We spent our time in the Pampas (3 days 2 nights) cruising in the boat, walking through the wetlands in search of an anaconda which our lunatic guide picked up, pirhana fishing, night spotting the red eyes of the alligators, enjoying the sunsets and just generally relaxing in the warm, humid sun. On the last day we were offered the opportunity to get in and swim near the pink dolphins. Given that they were not the friendly, playful type like many ocean going dolphins, we declined. It also had a lot to do with the fact that we had spotted more alligators than I could count and some of them were 4 or 5 metres long! I was also not encouraged to get too close to Pedro the friendly neighbourhood alligator that we were taken to see when Nadia noticed that our guide (who was feeding it chicken) was missing a few fingers! We asked him about that and he said - No, no, not Pedro, he is my friend. It was another alligator years ago that I used to catch and bind it´s jaw shut so tourists could take photos. One day it was too fast and got my fingers.                       Do you think he is a slow learner or what!

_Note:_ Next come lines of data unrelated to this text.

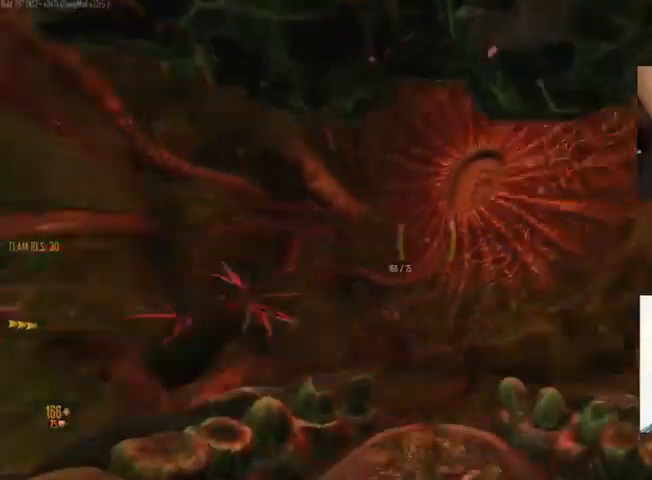
{"keys": ["c"], "mouse": [], "events": [[200, "c", "down"]]}
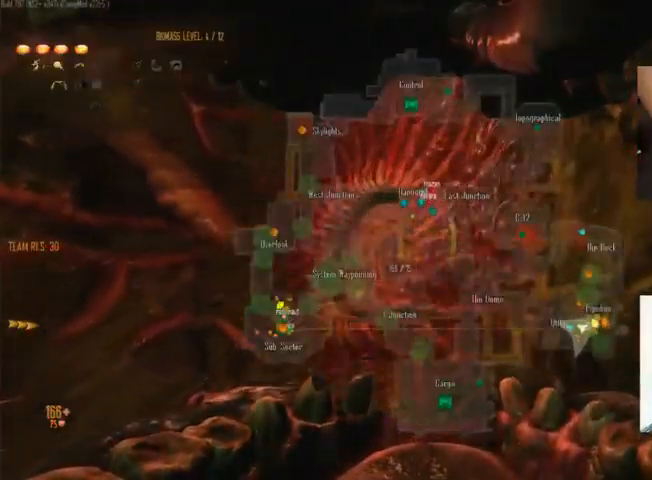
{"keys": ["space", "w"], "mouse": ["right"], "events": [[167, "c", "up"], [200, "a", "down"], [234, "a", "up"], [234, "mouse_right", "down"], [234, "w", "down"], [367, "space", "down"]]}
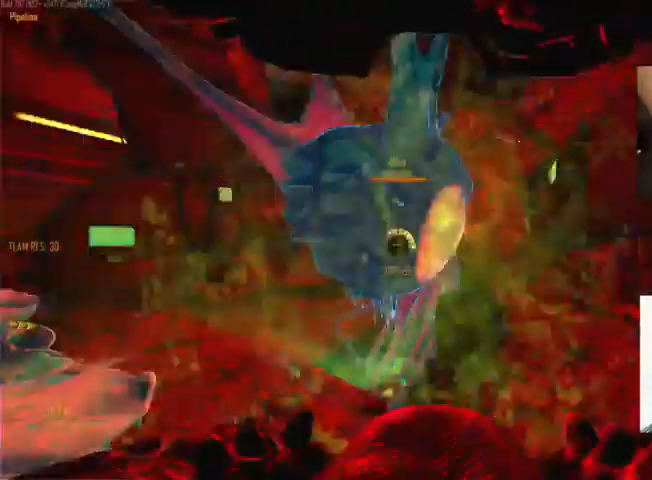
{"keys": ["d"], "mouse": ["right"], "events": [[34, "space", "up"], [100, "d", "down"], [267, "w", "up"]]}
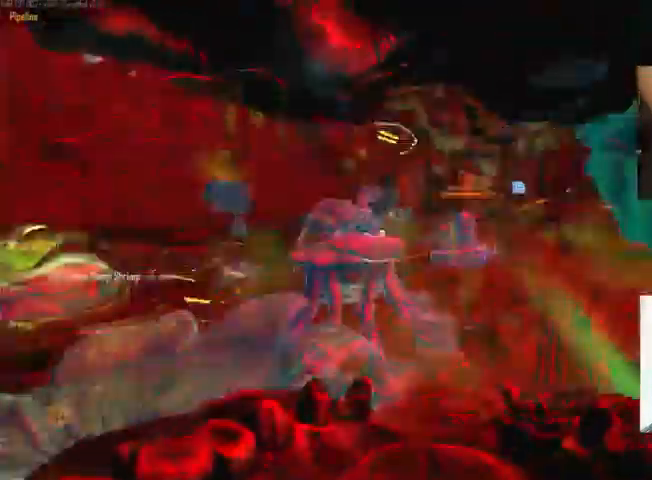
{"keys": [], "mouse": ["right"], "events": [[134, "a", "down"], [134, "d", "up"], [267, "w", "down"], [367, "a", "up"], [500, "w", "up"]]}
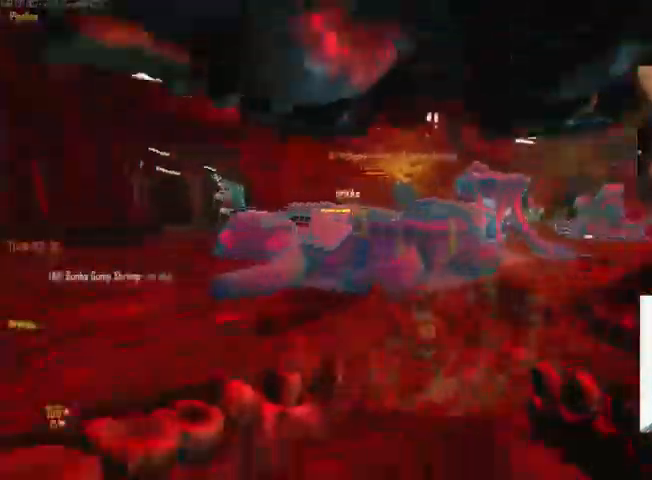
{"keys": ["d"], "mouse": ["right"], "events": [[67, "a", "down"], [200, "a", "up"], [400, "d", "down"]]}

After another rough jeep ride back to Rurrenbaque we were filthy dirty again but without the joy of being able to put on clean clothes. We tidied up as best we could and went in search of dinner and beer before having an early night in preparation for our 7am flight back to La Paz.

***Highlights:

1. Seeing Nadia fall on her bum in the mud while anaconda hunting.

2. Getting to hold one of the pirhanas that our guide caught and eating them for dinner.

3. Not having caught malaria...so far, I think!